Salah satu unsur yang paling berpengaruh terhadap iklim dan lingkungan sekitar ialah bangunan atau arsitektur. Proses pembangunan sebuah hunian ataupun bangunan mengonsumsi banyak sumber daya alam, seperti kayu, batu, air, dan material lainnya. Selain itu, bangunan juga menggunakan sebagian besar energi yang dihasilkan dunia, khususnya sumber energi tak terbarukan seperti energi fosil yang memicu peningkatan gas rumah kaca.
Baca juga:
Oleh karena itu, dibutuhkan pembangunan yang berfokus tidak hanya pada fungsi ekonomi dan sosial, namun juga lingkungan. Hal tersebut tercermin dengan adanya konsep arsitektur berkelanjutan, yang berfokus pada perancangan bangunan yang dilandasi pada konservasi untuk mengefisiensi penggunaan energi dalam bangunan.

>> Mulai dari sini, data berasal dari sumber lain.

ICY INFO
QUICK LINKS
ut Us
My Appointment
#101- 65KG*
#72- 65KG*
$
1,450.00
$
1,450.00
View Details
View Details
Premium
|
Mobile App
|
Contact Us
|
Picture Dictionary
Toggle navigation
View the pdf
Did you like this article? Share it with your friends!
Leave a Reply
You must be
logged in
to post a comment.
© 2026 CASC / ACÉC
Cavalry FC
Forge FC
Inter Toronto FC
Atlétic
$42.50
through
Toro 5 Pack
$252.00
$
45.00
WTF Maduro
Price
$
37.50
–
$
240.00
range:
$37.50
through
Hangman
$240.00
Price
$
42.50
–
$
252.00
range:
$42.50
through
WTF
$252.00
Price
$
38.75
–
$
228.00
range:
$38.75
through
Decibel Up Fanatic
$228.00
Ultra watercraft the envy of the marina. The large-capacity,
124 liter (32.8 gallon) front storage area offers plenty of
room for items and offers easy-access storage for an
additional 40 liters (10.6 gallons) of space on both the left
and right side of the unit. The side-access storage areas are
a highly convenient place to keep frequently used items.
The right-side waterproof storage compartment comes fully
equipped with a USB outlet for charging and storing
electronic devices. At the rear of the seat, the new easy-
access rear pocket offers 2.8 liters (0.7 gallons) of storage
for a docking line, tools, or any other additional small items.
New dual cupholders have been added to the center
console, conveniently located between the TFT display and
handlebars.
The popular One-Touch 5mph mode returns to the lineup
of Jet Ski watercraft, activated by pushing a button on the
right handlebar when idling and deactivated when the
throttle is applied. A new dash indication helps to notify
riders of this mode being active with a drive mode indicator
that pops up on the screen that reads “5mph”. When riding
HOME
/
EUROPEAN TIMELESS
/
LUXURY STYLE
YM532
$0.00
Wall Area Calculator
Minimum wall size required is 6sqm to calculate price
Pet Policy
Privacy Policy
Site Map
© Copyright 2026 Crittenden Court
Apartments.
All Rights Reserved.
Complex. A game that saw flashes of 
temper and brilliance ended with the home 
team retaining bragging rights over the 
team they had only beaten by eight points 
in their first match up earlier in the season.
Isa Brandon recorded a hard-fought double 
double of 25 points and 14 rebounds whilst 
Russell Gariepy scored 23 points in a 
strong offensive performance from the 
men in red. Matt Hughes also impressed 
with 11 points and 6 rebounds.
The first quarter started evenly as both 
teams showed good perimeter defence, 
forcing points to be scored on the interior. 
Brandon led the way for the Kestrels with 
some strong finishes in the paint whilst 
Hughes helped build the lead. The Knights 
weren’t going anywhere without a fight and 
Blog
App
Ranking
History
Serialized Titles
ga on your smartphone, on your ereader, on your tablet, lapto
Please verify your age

Salah satu konsep arsitektur berkelanjutan yang populer saat ini adalah Net Zero Energy Building (NZEB). NZEB adalah rancangan arsitektur pada bangunan yang menitikberatkan keseimbangan antara energi yang dihasilkan dan energi yang dikonsumsi.
Artinya, bangunan berstrategi untuk mengurangi penggunaan energi melalui metode desain pasif, seperti optimisasi orientasi bangunan, ventilasi silang, penghawaan alami, penghijauan dalam bangunan, dan daur ulang penggunaan air.
Konsep ini sebenarnya sudah ada sejak 1980-an, namun populer kembali di dunia arsitektur belakangan ini akibat dari perubahan iklim yang kian terasa. Tujuan utama dari konsep NZEB ini adalah mengurangi konsumsi energi secara signifikan melalui desain bangunan yang efisien dan penggunaan teknologi terbarukan, sehingga dapat meminimalisir kebutuhan energi dari sebuah bangunan.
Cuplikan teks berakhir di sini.